▸ Exercise goal: Could you repeat the lines below word for word, leaving out the pictures?
+++++
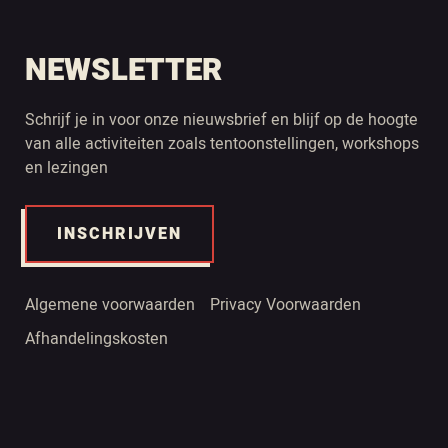
NEWSLETTER
Schrijf je in voor onze nieuwsbrief en blijf op de hoogte
van alle activiteiten zoals tentoonstellingen, workshops
en lezingen
INSCHRIJVEN
Algemene voorwaarden
Privacy Voorwaarden
Afhandelingskosten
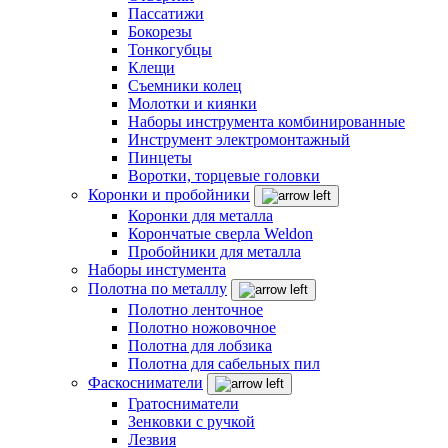
Пассатижи
Бокорезы
Тонкогубцы
Клещи
Съемники колец
Молотки и киянки
Наборы инструмента комбинированные
Инструмент электромонтажный
Пинцеты
Воротки, торцевые головки
Коронки и пробойники
Коронки для металла
Корончатые сверла Weldon
Пробойники для металла
Наборы инстумента
Полотна по металлу
Полотно ленточное
Полотно ножовочное
Полотна для лобзика
Полотна для сабельных пил
Фаскосниматели
Гратосниматели
Зенковки с ручкой
Лезвия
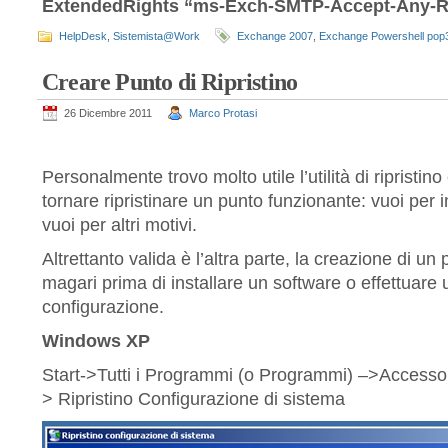
ExtendedRights “ms-Exch-SMTP-Accept-Any-R
HelpDesk
,
Sistemista@Work
Exchange 2007
,
Exchange Powershell pop
Creare Punto di Ripristino
26 Dicembre 2011
Marco Protasi
Personalmente trovo molto utile l’utilità di ripristin
tornare ripristinare un punto funzionante: vuoi per 
vuoi per altri motivi.
Altrettanto valida è l’altra parte, la creazione di un p
magari prima di installare un software o effettuare 
configurazione.
Windows XP
Start->Tutti i Programmi (o Programmi) –>Accessori
> Ripristino Configurazione di sistema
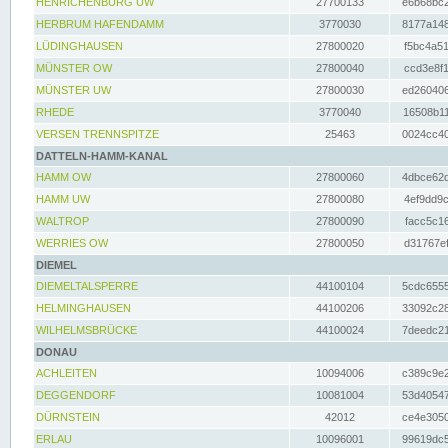
HENRICHENBURG UW
27700133
e6b68bc2
HERBRUM HAFENDAMM
3770030
8177a148
LÜDINGHAUSEN
27800020
f5bc4a51
MÜNSTER OW
27800040
ccd3e8f1
MÜNSTER UW
27800030
ed260406
RHEDE
3770040
16508b11
VERSEN TRENNSPITZE
25463
0024cc40
DATTELN-HAMM-KANAL
HAMM OW
27800060
4dbce62d
HAMM UW
27800080
4ef9dd9c
WALTROP
27800090
facc5c16
WERRIES OW
27800050
d31767ef
DIEMEL
DIEMELTALSPERRE
44100104
5cdc6555
HELMINGHAUSEN
44100206
33092c28
WILHELMSBRÜCKE
44100024
7deedc21
DONAU
ACHLEITEN
10094006
c389c9e2
DEGGENDORF
10081004
53d40547
DÜRNSTEIN
42012
ce4e3050
ERLAU
10096001
99619dc5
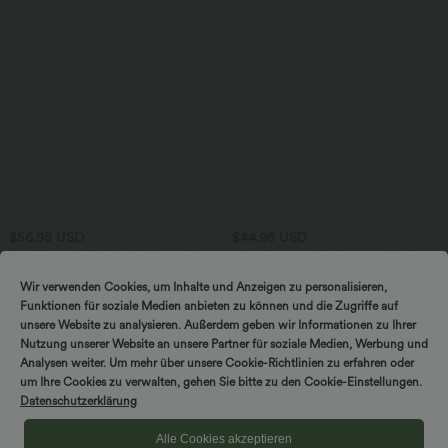
$56.95 USD
$44.95 USD
Ärmelloses Midikleid mit V-Ausschnitt,
2 Stück -10%, 3 Stück -15%, 4 Stück
Seitentaschen und Reißverschluss
-20%
Lässige Cordhose mit mittelhohem
Wir verwenden Cookies, um Inhalte und Anzeigen zu personalisieren,
Bund, Reißverschluss und Seitentaschen
Funktionen für soziale Medien anbieten zu können und die Zugriffe auf
unsere Website zu analysieren. Außerdem geben wir Informationen zu Ihrer
Nutzung unserer Website an unsere Partner für soziale Medien, Werbung und
Sale
Analysen weiter. Um mehr über unsere Cookie-Richtlinien zu erfahren oder
um Ihre Cookies zu verwalten, gehen Sie bitte zu den Cookie-Einstellungen.
Datenschutzerklärung
Alle Cookies akzeptieren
+++++
▸ Response to the exercise:
NEWSLETTER
Schrijf je in voor onze nieuwsbrief en blijf op de hoogte
van alle activiteiten zoals tentoonstellingen, workshops
en lezingen
INSCHRIJVEN
Algemene voorwaarden
Privacy Voorwaarden
Afhandelingskosten
Пассатижи
Бокорезы
Тонкогубцы
Клещи
Съемники колец
Молотки и киянки
Наборы инструмента комбинированные
Инструмент электромонтажный
Пинцеты
Воротки, торцевые головки
Коронки и пробойники
Коронки для металла
Корончатые сверла Weldon
Пробойники для металла
Наборы инстумента
Полотна по металлу
Полотно ленточное
Полотно ножовочное
Полотна для лобзика
Полотна для сабельных пил
Фаскосниматели
Гратосниматели
Зенковки с ручкой
Лезвия
ExtendedRights “ms-Exch-SMTP-Accept-Any-R
HelpDesk
,
Sistemista@Work
Exchange 2007
,
Exchange Powershell pop
Creare Punto di Ripristino
26 Dicembre 2011
Marco Protasi
Personalmente trovo molto utile l’utilità di ripristin
tornare ripristinare un punto funzionante: vuoi per 
vuoi per altri motivi.
Altrettanto valida è l’altra parte, la creazione di un p
magari prima di installare un software o effettuare 
configurazione.
Windows XP
Start->Tutti i Programmi (o Programmi) –>Accessori
> Ripristino Configurazione di sistema
HENRICHENBURG UW
27700133
e6b68bc2
HERBRUM HAFENDAMM
3770030
8177a148
LÜDINGHAUSEN
27800020
f5bc4a51
MÜNSTER OW
27800040
ccd3e8f1
MÜNSTER UW
27800030
ed260406
RHEDE
3770040
16508b11
VERSEN TRENNSPITZE
25463
0024cc40
DATTELN-HAMM-KANAL
HAMM OW
27800060
4dbce62d
HAMM UW
27800080
4ef9dd9c
WALTROP
27800090
facc5c16
WERRIES OW
27800050
d31767ef
DIEMEL
DIEMELTALSPERRE
44100104
5cdc6555
HELMINGHAUSEN
44100206
33092c28
WILHELMSBRÜCKE
44100024
7deedc21
DONAU
ACHLEITEN
10094006
c389c9e2
DEGGENDORF
10081004
53d40547
DÜRNSTEIN
42012
ce4e3050
ERLAU
10096001
99619dc5
$56.95 USD
$44.95 USD
Ärmelloses Midikleid mit V-Ausschnitt,
2 Stück -10%, 3 Stück -15%, 4 Stück
Seitentaschen und Reißverschluss
-20%
Lässige Cordhose mit mittelhohem
Wir verwenden Cookies, um Inhalte und Anzeigen zu personalisieren,
Bund, Reißverschluss und Seitentaschen
Funktionen für soziale Medien anbieten zu können und die Zugriffe auf
unsere Website zu analysieren. Außerdem geben wir Informationen zu Ihrer
Nutzung unserer Website an unsere Partner für soziale Medien, Werbung und
Sale
Analysen weiter. Um mehr über unsere Cookie-Richtlinien zu erfahren oder
um Ihre Cookies zu verwalten, gehen Sie bitte zu den Cookie-Einstellungen.
Datenschutzerklärung
Alle Cookies akzeptieren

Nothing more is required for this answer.